▶ [EXTRACT]:
________________________

ADR-0007: Phase 3 runs the repo's own tests inside SubprocessJail; Phase 5 wraps the retry envelope, not the inner validate¶
Status: Accepted Date: 2026-05-17 Tags: exit-criterion · phase-5-handshake · stage-6 · seam Related: 0001, 0006, production ADR-0014
Context¶
Roadmap Phase 3 exit criterion (docs/roadmap.md Phase 3): "Given a Node.js repo with a known npm CVE, the system writes a working patch diff on a local branch that — when applied — installs cleanly and passes the repo's own tests." The "passes the repo's own tests" clause cannot be met without running npm test.
The three lens designs disagreed:
- Performance lens — implicitly skipped npm test (timing budget concern).
- Security lens — explicitly deferred test execution to Phase 5 (microVM concern).
- Best-practices lens — ran npm ci (install only).
The critic correctly flagged this as Issue 2 in critique.md: deferring test execution to Phase 5 means Phase 3 ships without meeting its own exit criterion. Phase 5's mandate is the three-retry envelope around Stage 6 (production ADR-0014), not the inner test execution itself — those are separable layers.
The architecture spec resolves it: Phase 3 runs both npm install and npm test inside SubprocessJail as part of Stage 6 Validate (phase-arch-design.md §Component design C1, §Departures from all three inputs #2, §Exit-criteria checklist). Phase 5 wraps RemediationOrchestrator._validate_stage6 with GateRunner for the three-retry envelope; it does not replace the inner validate.
Options considered¶
- Option A — Phase 3 runs
npm installonly; defernpm testto Phase 5. Phase 3 ships without satisfying its own exit criterion; Phase 5's gate envelope subsumes inner validation. Pattern: Phase-boundary violation — exit criterion shifts forward without explicit roadmap amendment. Misaligns the layering: gate envelope should wrap test execution, not own it. - Option B — Phase 3 runs install + test directly via
run_external_cli(no jail). Meets exit criterion but unjailed test execution on the operator's laptop is unsafe (postinstall scripts, network egress). Pattern: No isolation — defeats the security threat model. - Option C — Phase 3 runs
npm installANDnpm testinsideSubprocessJailas part of Stage 6 Validate. Phase 5'sGateRunnerwraps the retry envelope around the orchestrator's_validate_stage6method. Pattern: Pipeline + Hexagonal substrate — Phase 5 composes on top; Phase 3 owns the inner validate.
Decision¶
Adopt Option C. RemediationOrchestrator._validate_stage6(transform, ctx) -> StageOutcome is the Phase-3 method that:
- Applies
transformto a temp worktree. - Calls
SubprocessJail.run(JailedSubprocessSpec(cmd=("npm", "install"), ...))withtime_budget_s=180. - Calls
SubprocessJail.run(JailedSubprocessSpec(cmd=("npm", "test"), ...))withtime_budget_s=300. - Collects 5
TrustSignals (build,install,tests,lockfile_policy,cve_delta). - Returns
Validated(passed=True/False, failing=...)viaTrustScorer.score(signals).

________________________

▶ [Chart analysis data]:
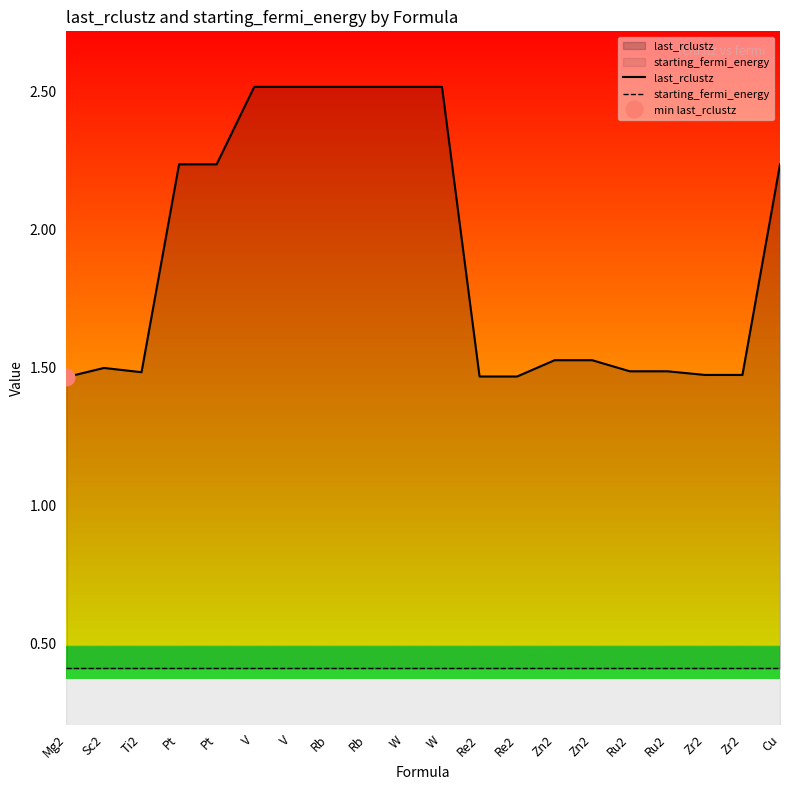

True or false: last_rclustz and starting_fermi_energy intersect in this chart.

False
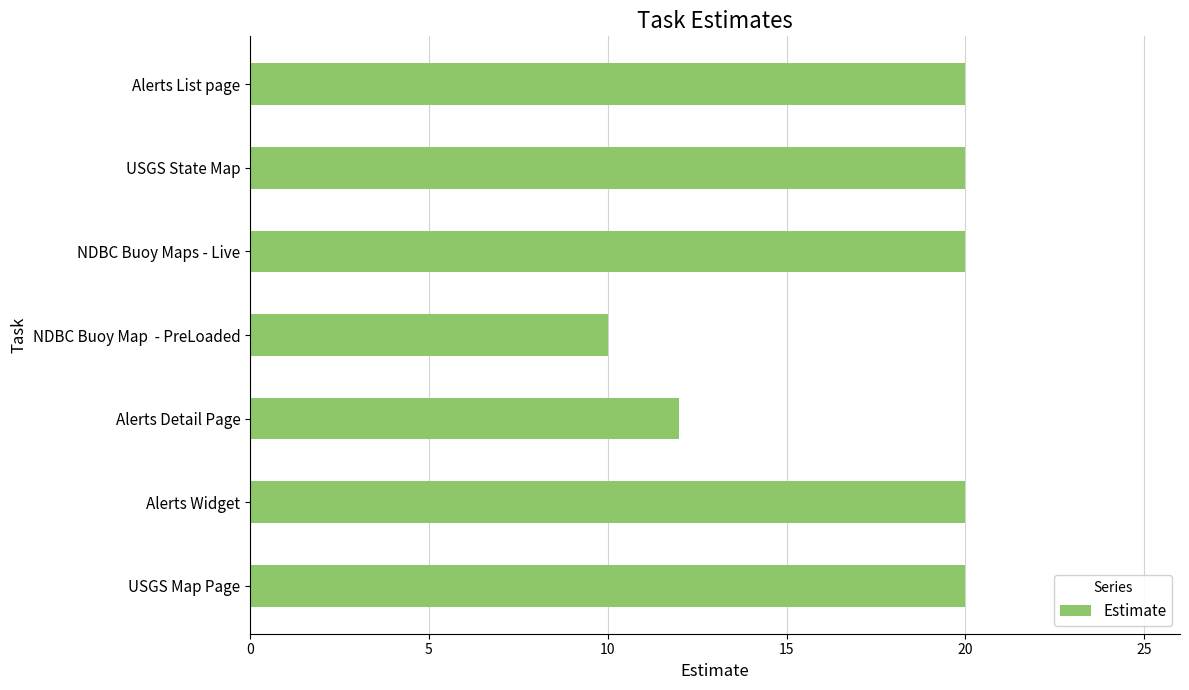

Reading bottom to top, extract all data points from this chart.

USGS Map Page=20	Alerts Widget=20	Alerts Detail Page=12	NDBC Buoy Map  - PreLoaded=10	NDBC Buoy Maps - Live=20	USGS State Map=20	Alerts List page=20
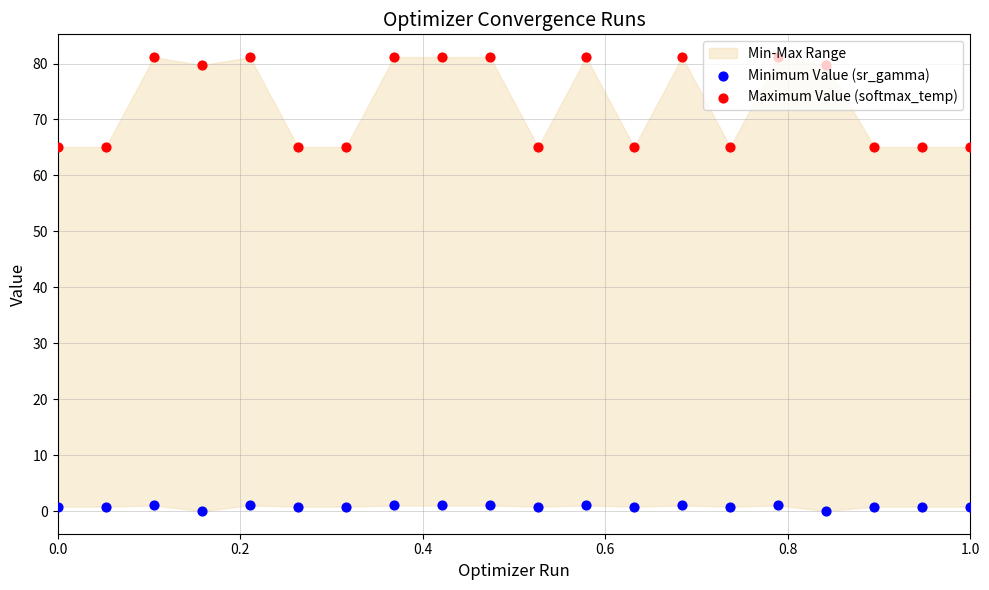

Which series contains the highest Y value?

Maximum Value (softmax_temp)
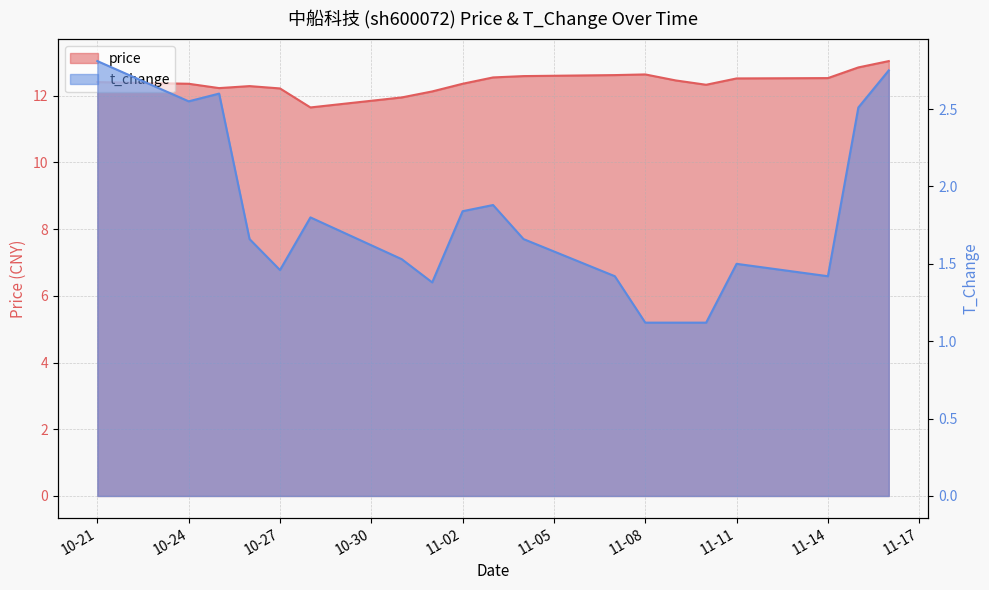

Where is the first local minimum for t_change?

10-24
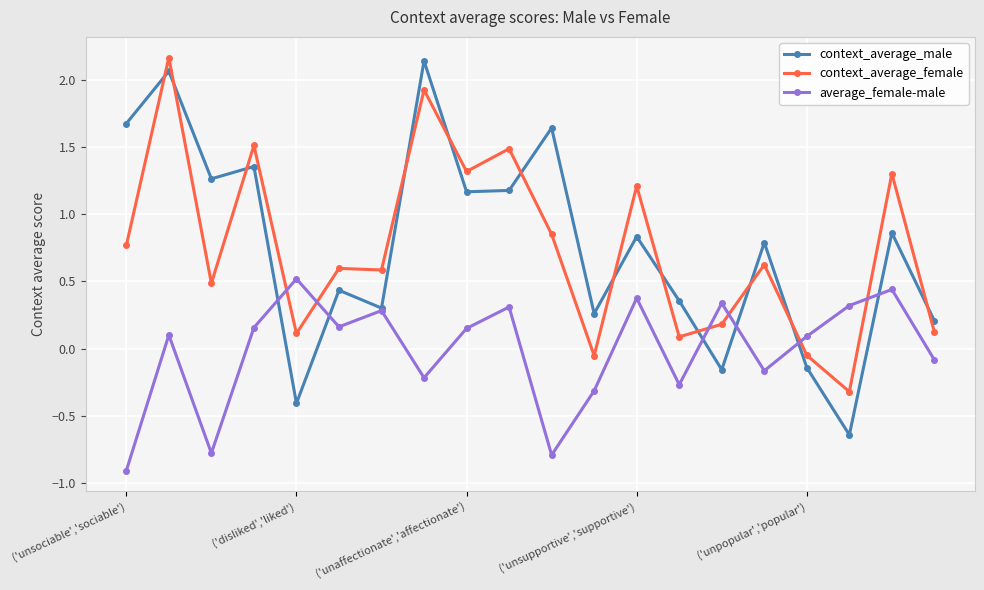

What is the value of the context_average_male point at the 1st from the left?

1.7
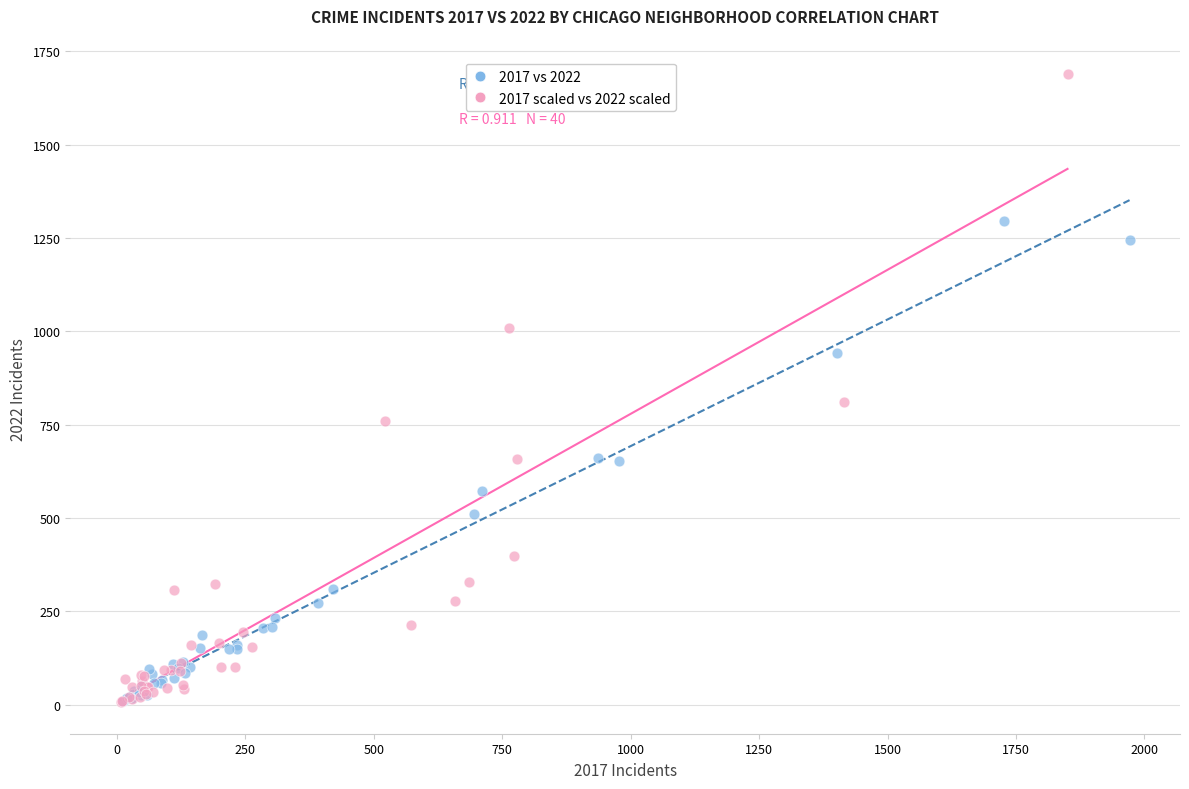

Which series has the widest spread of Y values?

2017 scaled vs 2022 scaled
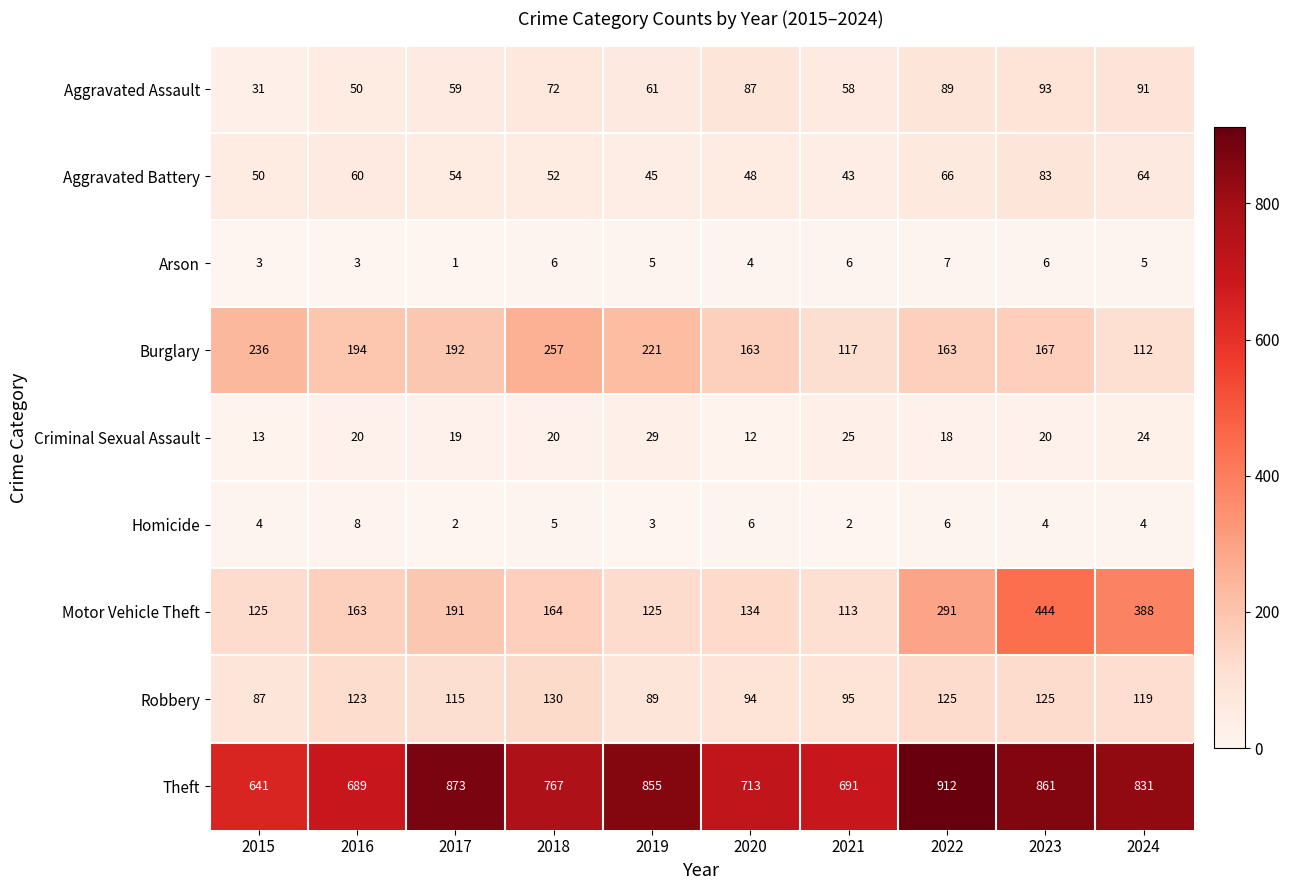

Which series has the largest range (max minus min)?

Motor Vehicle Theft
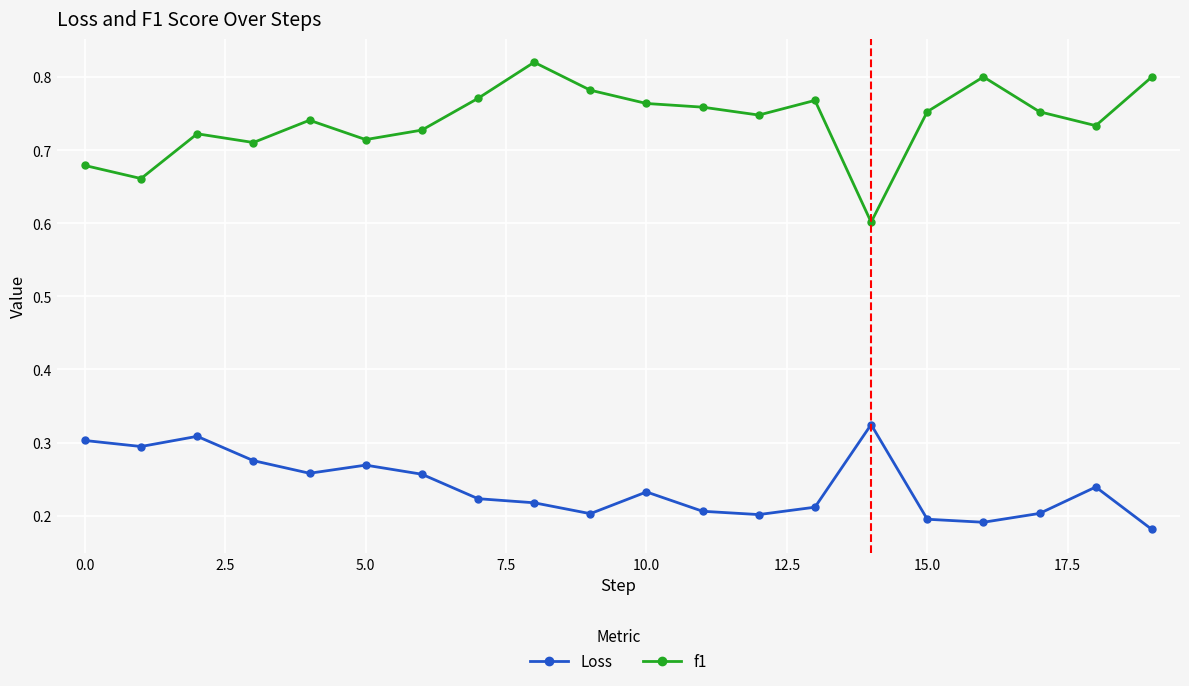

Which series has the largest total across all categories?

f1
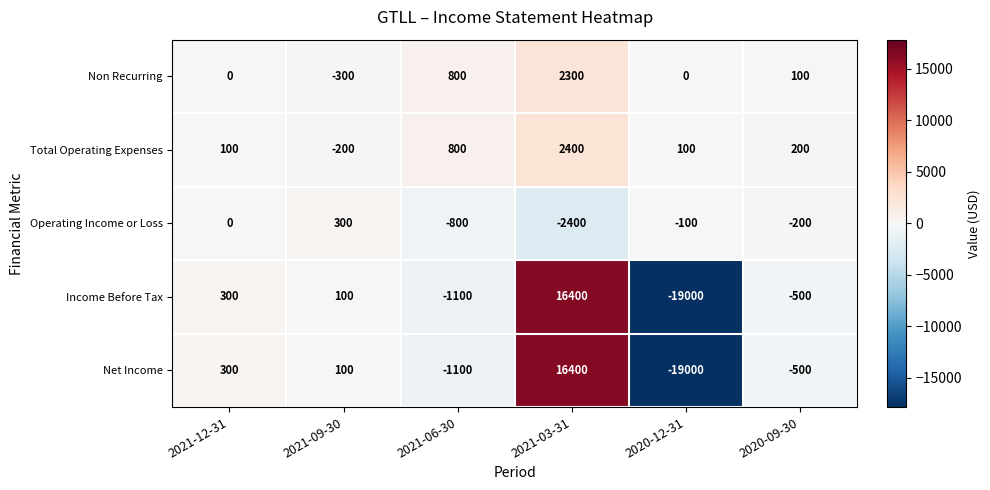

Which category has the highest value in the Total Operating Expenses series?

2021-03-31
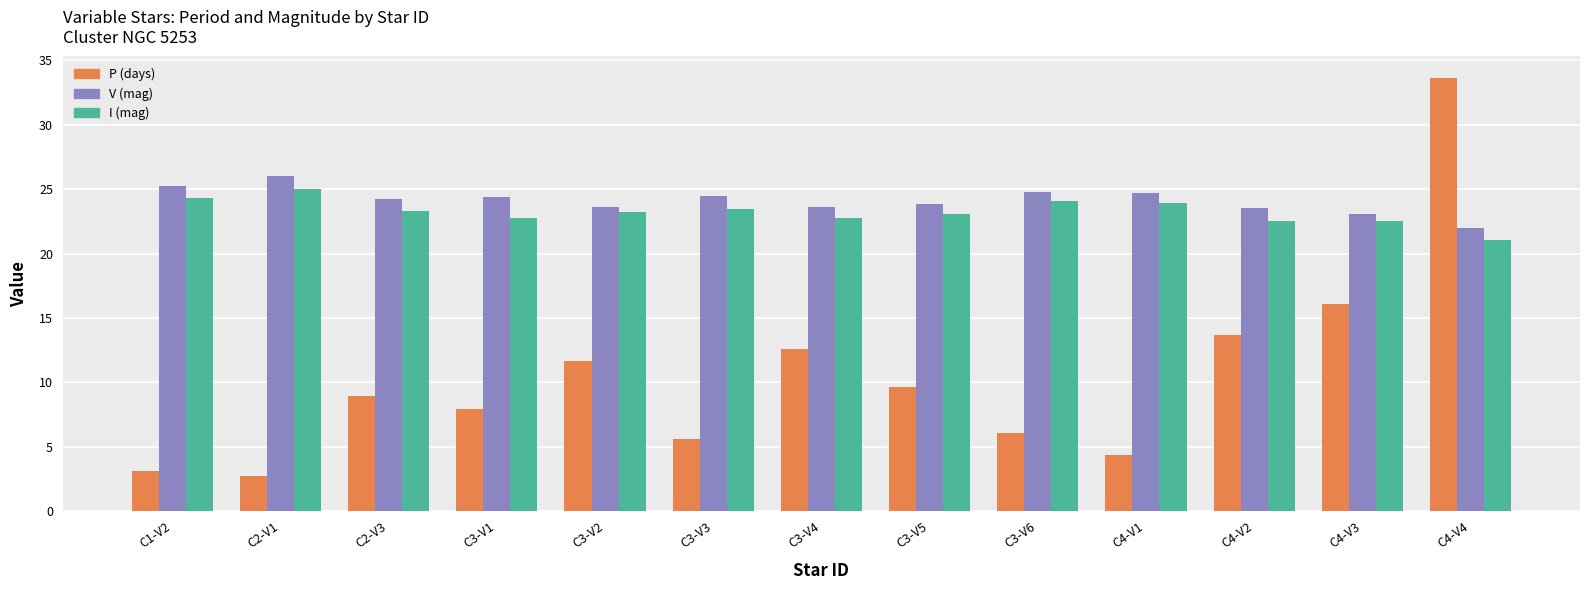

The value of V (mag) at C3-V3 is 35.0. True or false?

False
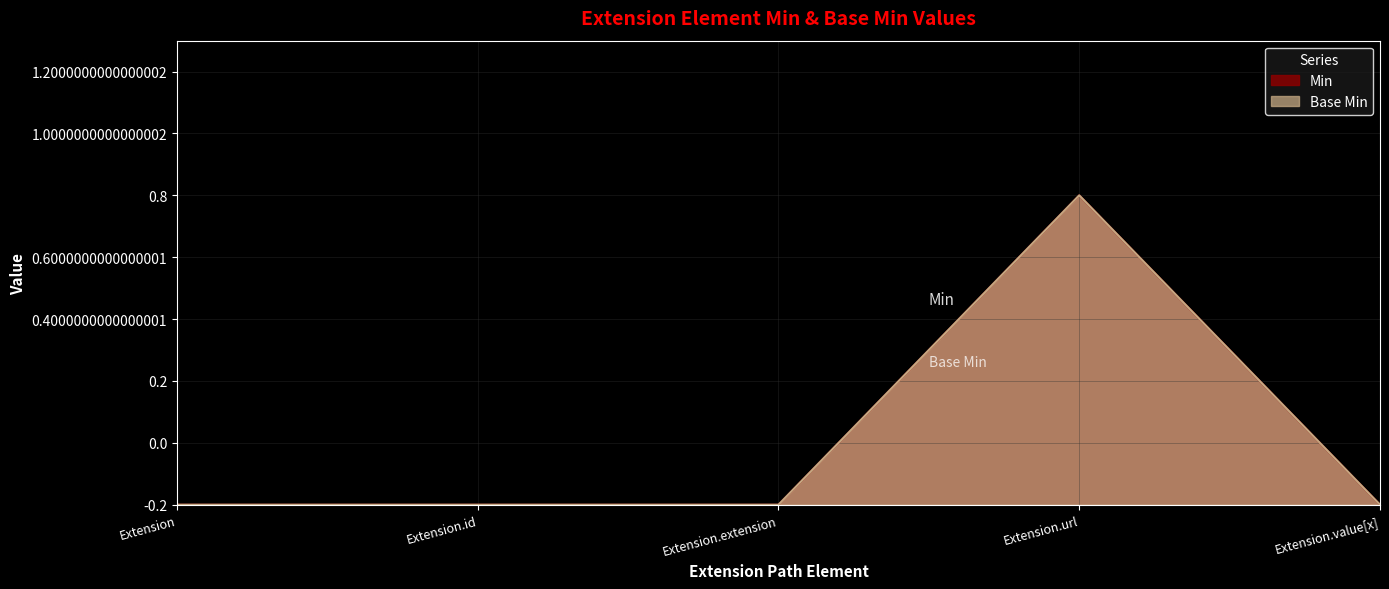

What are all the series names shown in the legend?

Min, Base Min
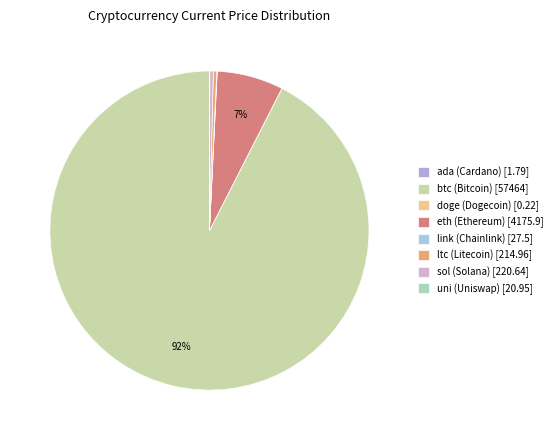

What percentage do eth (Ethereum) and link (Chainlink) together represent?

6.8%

________________________

▶ [INSTRUCTION]:
According to the architecture decision record, which two npm commands does Phase 3 run inside SubprocessJail?

▶ [SOLUTION FOR THIS TASK]:
npm install and npm test